Some college lectures are more memorable than others. One, given by a graduate school professor stands out. I struggled with this fellow’s heavily accented English, but on this day his message was so compelling that I barely noticed his speech pattern. It was a simple concept, that of building a road. He began by noting that among the simple societies in the world, the concept of roads is relatively foreign. Villages exist where resources exist and continue there until the resources run out, then the group moves on. Change is mediated by the seasons and the groups use of the existing flora and fauna for survival.
Build a road between two such villages and all kinds of things happen. The first is trade, regular means of exchanging not only goods and services, but also, and this is far more important, ideas. Ideas that had no place to grow within the context of the culture of a single village can flourish in such an environment. Of course such an exchange is fraught with danger, too. Cultures will modify to accommodate the exchanges of goods, services and ideas. Long isolated people may find that the pathogens, biologic and otherwise, that were of little consequence to one group prove to be deadly to the other.
Roads have always been big business for societies. The Mayans built excellent raised bed roads throughout the Yucatan area. I’ve ridden on the Incan highway in Ecuador and most recently on roads built by Romans a thousand years ago. Roads mean wealth and control. They also mean passageways for conflict and disease.
Without roads? Stagnation, a kind of incestuous rehash of old ways that may not be useful any more but continue simply because of a kind of cultural inertia. Then again, just because something is time worn, doesn’t mean that it isn’t useful.
A road brings contrast, competition and challenges that can sort through the old and new to find those things that are the most useful.
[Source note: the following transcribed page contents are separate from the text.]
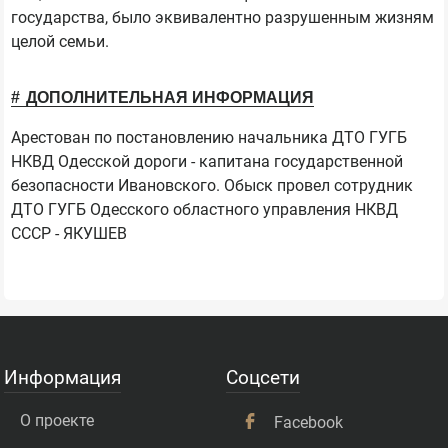
государства, было эквивалентно разрушенным жизням
целой семьи.
ДОПОЛНИТЕЛЬНАЯ ИНФОРМАЦИЯ
Арестован по постановлению начальника ДТО ГУГБ
НКВД Одесской дороги - капитана государственной
безопасности Ивановского. Обыск провел сотрудник
ДТО ГУГБ Одесского областного управления НКВД
СССР - ЯКУШЕВ
Информация
Соцсети
О проекте
Facebook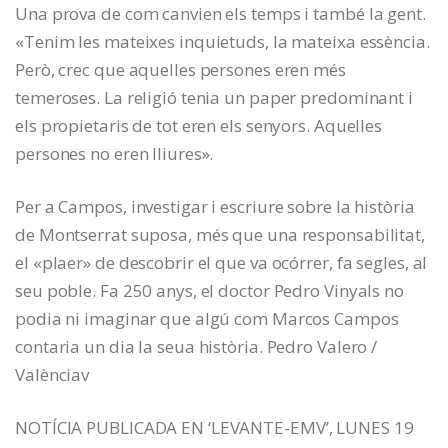
Una prova de com canvien els temps i també la gent.
«Tenim les mateixes inquietuds, la mateixa essència.
Però, crec que aquelles persones eren més
temeroses. La religió tenia un paper predominant i
els propietaris de tot eren els senyors. Aquelles
persones no eren lliures».
Per a Campos, investigar i escriure sobre la història
de Montserrat suposa, més que una responsabilitat,
el «plaer» de descobrir el que va ocórrer, fa segles, al
seu poble. Fa 250 anys, el doctor Pedro Vinyals no
podia ni imaginar que algú com Marcos Campos
contaria un dia la seua història. Pedro Valero /
Valènciav
NOTÍCIA PUBLICADA EN ‘LEVANTE-EMV’, LUNES 19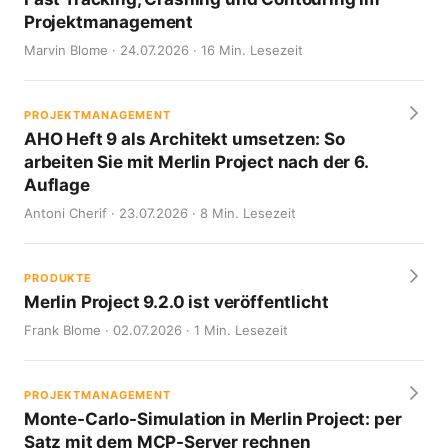
Projektmanagement
Marvin Blome · 24.07.2026 · 16 Min. Lesezeit
PROJEKTMANAGEMENT
AHO Heft 9 als Architekt umsetzen: So
arbeiten Sie mit Merlin Project nach der 6.
Auflage
Antoni Cherif · 23.07.2026 · 8 Min. Lesezeit
PRODUKTE
Merlin Project 9.2.0 ist veröffentlicht
Frank Blome · 02.07.2026 · 1 Min. Lesezeit
PROJEKTMANAGEMENT
Monte-Carlo-Simulation in Merlin Project: per
Satz mit dem MCP-Server rechnen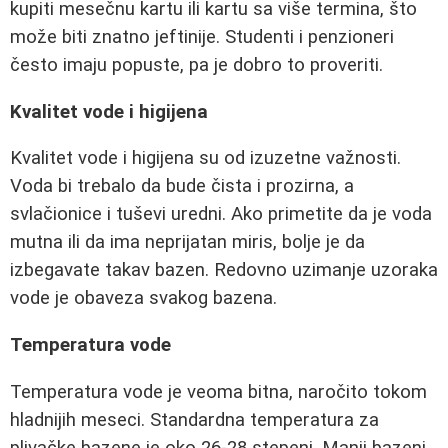
kupiti mesečnu kartu ili kartu sa više termina, što
može biti znatno jeftinije. Studenti i penzioneri
često imaju popuste, pa je dobro to proveriti.
Kvalitet vode i higijena
Kvalitet vode i higijena su od izuzetne važnosti.
Voda bi trebalo da bude čista i prozirna, a
svlačionice i tuševi uredni. Ako primetite da je voda
mutna ili da ima neprijatan miris, bolje je da
izbegavate takav bazen. Redovno uzimanje uzoraka
vode je obaveza svakog bazena.
Temperatura vode
Temperatura vode je veoma bitna, naročito tokom
hladnijih meseci. Standardna temperatura za
plivačke bazene je oko 26-28 stepeni. Manji bazeni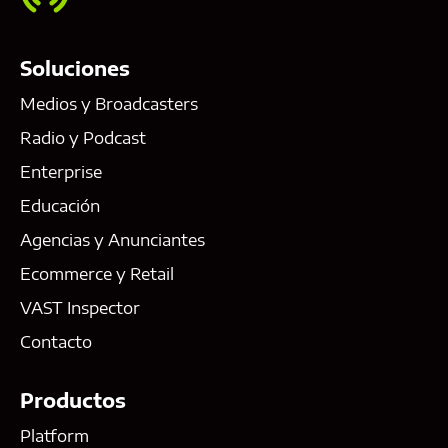
Soluciones
Medios y Broadcasters
Radio y Podcast
Enterprise
Educación
Agencias y Anunciantes
Ecommerce y Retail
VAST Inspector
Contacto
Productos
Platform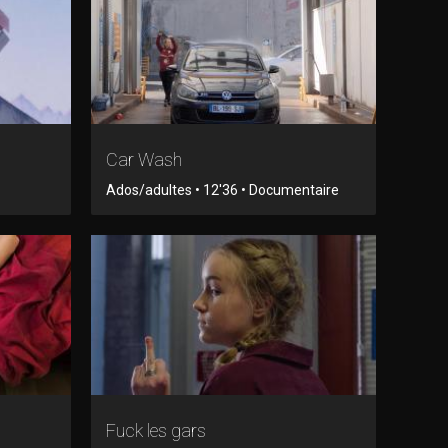
Car Wash
Ados/adultes • 12'36 • Documentaire
Fuck les gars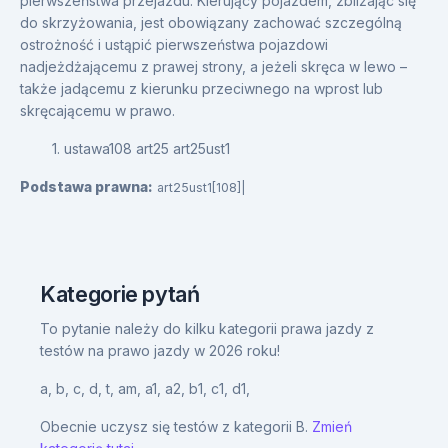
pierwszeństwa przejazdu. Kierujący pojazdem, zbliżając się
do skrzyżowania, jest obowiązany zachować szczególną
ostrożność i ustąpić pierwszeństwa pojazdowi
nadjeżdżającemu z prawej strony, a jeżeli skręca w lewo –
także jadącemu z kierunku przeciwnego na wprost lub
skręcającemu w prawo.
1. ustawa108 art25 art25ust1
Podstawa prawna:
art25ust1[108]|
Kategorie pytań
To pytanie należy do kilku kategorii prawa jazdy z
testów na prawo jazdy w 2026 roku!
a,
b,
c,
d,
t,
am,
a1,
a2,
b1,
c1,
d1,
Obecnie uczysz się testów z kategorii B.
Zmień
Or not.
How often do we chase after the newest shiny thing, forgetting that which served us well for so long a time?
The road, however perceived, always challenges all of the stops along the way, creating a lively and sometimes confusing mix of old, new and emerging options.
All very intellectual with real world implications for ordinary bystanders such as me.
I am sitting in what will always be, Ben’s room, a tiny 10 by 12 foot space that seemed adequate for a growing boy. It is cluttered with the detritus of my “office” life. Birthday cards in the making, income tax information and files, half finished crocheting projects, books, etc. Central to it all is this computer on which I write and my adoption of technology beyond what I once knew.. It’s my road.
So much of the life I live now is different from the life I lived before because of the roads that I’ve traveled. How I negotiate with the hours in a day has been modified greatly by the ideas and technology that I’ve learned about and eagerly if not expertly adopted.
Who I know, what I know about the world, about other cultures, religions, technology, etc. is, from the point of my college self, astoundingly different. Then I read about the indigenous people of the Amazon. Today I can watch an interview with members of those groups.
I have a telephone that is basically the same as my computer. I does everything that my computer does and it takes pictures, can voice guide me to a far destination, can light up the night as a flashlight and, yes, make and receive voice and picture communications.
Outside of Dick Tracy’s wrist radio, what did I know of devices like my phone then?
Am I confused by the traffic on these roads? You bet. There is so much that is new, changing so fast that you hang on with your fingernails. I once stored my columns on something calls floppy discs. Now, I can’t read those columns because the computers on which they were made no longer exist. Even CD’s and DVD’s are becoming dinosaurs, giving way to storage in something called the cloud. …much like the cloud in my head.
I miss being competent! When things change so fast, when there is so much information coming at you like the stars you see in the windows as the Millennium Falcon drops into hyperspace….you are always at the beginning of the learning curve.(did you appreciate that reference to Star Wars, which, by the way, premiered … are you seated? May, 1977!)
I am still wrestling with learning how to manipulate spread sheets, taking a screen shot, using my phone as an appointment book …the list goes on.
As for taking pictures? Sad! I have a collection of pictures of my feet, my finger and many, many multiples of the same photo because I have not made the time to learn how to use this feature on my phone. Really sad.
Today my computer told me that I needed to know what my birth flower was, how to do lymphatic drainage message, several recipes for something called an instant pot, new discoveries at Gobekli Tepe, whether Neandertal people were more attractive than portrayed, what Congressional committee is subpoenaing who? There is a You tube video telling me that Alex Trebeck is ill, that someone named R Kelly is in custody. On and on. …. TMI for someone who is has FOMO (Too much information for someone who has Fear Of Missing Out)
Adding to all of this are the changes to income tax.
On some days, I need my GPS to be in permanent recalculating mode or even better I need to set out a sign that says simply….Road Out: Landslide ahead!